# Sony Vaio VGN-P530H/Q FreeBSD Install



## z3R0 (Mar 28, 2010)

I just pick up a Sony Vaio VGN-P530H at a great price and hopefully it will be arriving soon, but in the mean time I'm wondering if anyone has managed to install FreeBSD on it and if perhaps they could post anything that they have found useful in installing it on the P series.

Any driver issues etc...

I might look into installing PC-BSD. Oh, and does anyone know of a FreeBSD distro similar to Backtrack Linux?

Thanks!


----------



## z3R0 (Mar 30, 2010)

Grr... the GMA500 driver might be a problem. Would the Linux driver work under the linux compatibility layer?


----------



## oliverh (Mar 30, 2010)

z3R0 said:
			
		

> Grr... the GMA500 driver might be a problem. Would the Linux driver work under the linux compatibility layer?



AFAIK they layer isn't able for such complex task, furthermore X F10 is too old for any such ambitions.


----------



## vermaden (Mar 30, 2010)

z3R0 said:
			
		

> anything that they have found useful in installing it on the P series.
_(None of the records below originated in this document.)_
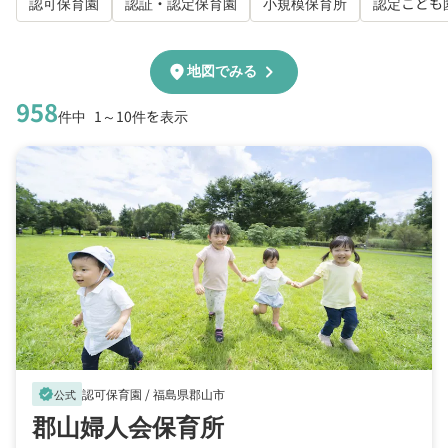
認可保育園
認証・認定保育園
小規模保育所
認定こども
chevron_right
location_on
地図でみる
958
件中
1～10件を表示
認可保育園 /
福島県郡山市
verified
公式
郡山婦人会保育所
It uses Atom Z series which means, that You will have to use VESA for display (no open source driver for GMA 500 PowerVR graphics), which means no native resolution, dunno about wireless or network.



			
				z3R0 said:
			
		

> Oh, and does anyone know of a FreeBSD distro similar to Backtrack Linux?


Frenzy mate.


----------



## z3R0 (Apr 9, 2010)

Frenzy BSD looks great! 

As for the VESA driver is that built into FreeBSD? I can work with the terminal alone, I don't need anything special.
I've heard of Mac OS X running on the Sony Vaio P, I wonder what video driver is being used. It might work with FreeBSD, or at least a generic driver.

For wireless I figure a compatible usb network adapter should work, I just need to find a compatible one. Know of any?

Thanks,

z3r0



			
				vermaden said:
			
		

> It uses Atom Z series which means, that You will have to use VESA for display (no open source driver for GMA 500 PowerVR graphics), which means no native resolution, dunno about wireless or network.
> 
> 
> Frenzy mate.


----------



## z3R0 (Apr 9, 2010)

Wish I would have checked the specs, before purchasing. It was a really good deal at first glance. Only  if the Poulsbo drivers would work or perhaps if a wrapper existed.

z3r0



			
				oliverh said:
			
		

> AFAIK they layer isn't able for such complex task, furthermore X F10 is too old for any such ambitions.


----------